Fans of the Thursday Next series will recognize Mary Mary as the character that Thursday Next took over as part of the character exchange program. While we don’t go to Caversham Heights, we do hear a little bit from Arnold, Mary’s overenthusiastic admirer. Mary does have a little bit of the ring of Thursday Next about her.

I really enjoyed this book and would recommend it to anyone who like Fforde’s other books or likes a good laugh over a silly joke.

The Woman in White

Wilkie Collins’s novel The Woman in White is one of the first “detective novels” and is still considered one of the finest Victorian “sensation novels.” I decided to read it after reading a student’s praise of it while reading AP applications (we have an application process to take AP English courses at my school). I have heard references to the novel for some time now, one of the most recent in conjunction with the recent spate of Charles Dickens novels such as Drood and The Last Dickens. I decided to download the eBook version on my iPhone. I have been reading it since about April. It might be a little too long to read on the iPhone. I had some trouble with the files, too. Near the end of the book, I found an odd bug that caused me to be unable to turn to the next page. The only way I found around it was to use the slider to scan ahead a few pages and then backtrack. Also, one version of the eBook that I tried did not break the book into chapters in the way it was designed to be broken and instead had one long chapter to cover the whole book. If you’ve not used eBooks on Stanza before, this likely won’t make much sense, but chapters are fairly important to me because they help me keep track.

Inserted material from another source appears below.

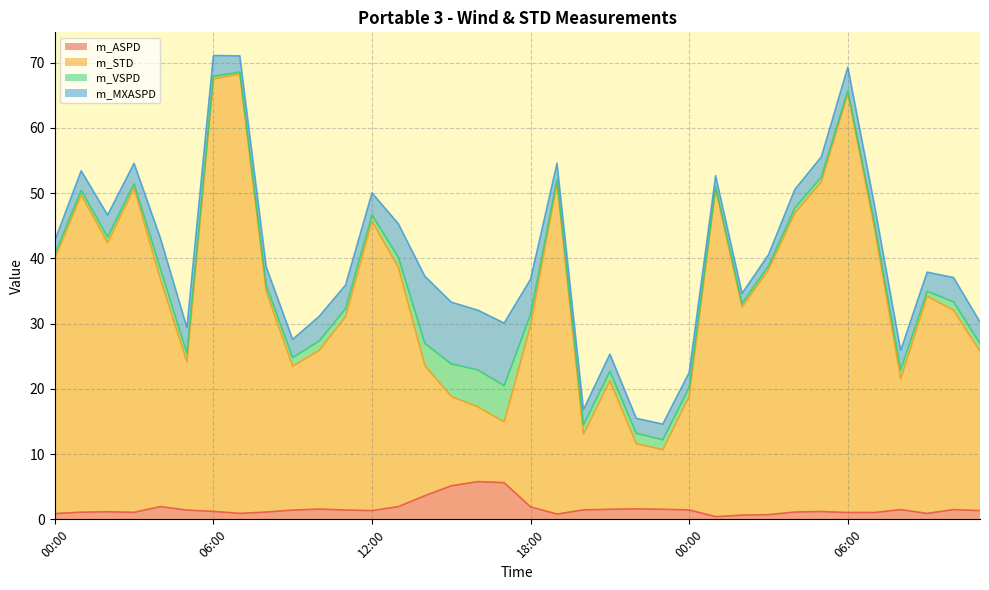

At which category does m_STD reach its first local peak?

01:00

In reviewing The Woman in White, I should point out that though many might consider the novel to be clichéd, it is in fact the originator of many tropes that became clichés in later fiction: the innocent girl who marries a man who is deceptively charming, but alters into a cruel wastrel only after her money once they marry and the mysterious character who looks uncannily like one of the other characters. However, Collins shows a propensity for developing some interesting characters. It’s rather a shame that Laura Fairlie Glyde, whom I considered so dull and uninteresting, is the one who captures the main narrator Walter Hartright’s love, when by all rights, it should have been her half-sister, Marian Halcombe, who is much more intelligent and interesting a character. Collins’s characterization of the evil Count Fosco and Laura’s uncle Frederick Fairlie are also excellent. Frederick Fairlie’s voice as he narrates his portion of the story is truly funny. The novel is often described as an epistolary novel, but I’m not sure that’s a good description. It is told by multiple narrators, all of whom have different pieces of knowledge about the main plot: Sir Percival Glyde and Count Fosco’s plot against Laura and her fortune. However, it is not precisely told in the form of letters only. The journal of Marian Halcombe and narration of Walter Hartright form the bulk of the novel, and it’s not made clear that any of Walter Hartright’s narration is epistolary. I found the book to be engaging, particularly when the plot picks up steam. I think anyone who likes Victorian fiction might be interested in reading this book for its portrayal of the times in which it was written. I don’t think most book lovers would consider time spent reading The Woman in White to be time wasted.

I have three books ready to read on my iPhone: Jane Austen’s Mansfield Park, William Makepeace Thackeray’s Vanity Fair, and E. M. Forster’s Howards End. I have not decided which to read yet. If you have strong feelings about one of the three, I’d love for you to let me know in the comments. I should note that Mansfield Park remains the only Jane Austen novel I’ve not yet read, and Vanity Fair was cited by a colleague (a well-respected English teacher) as his favorite novel. On the other hand, there are a lot of novels in the Classics app that I haven’t read yet, either: Dracula could also be calling my name. Choices, choices.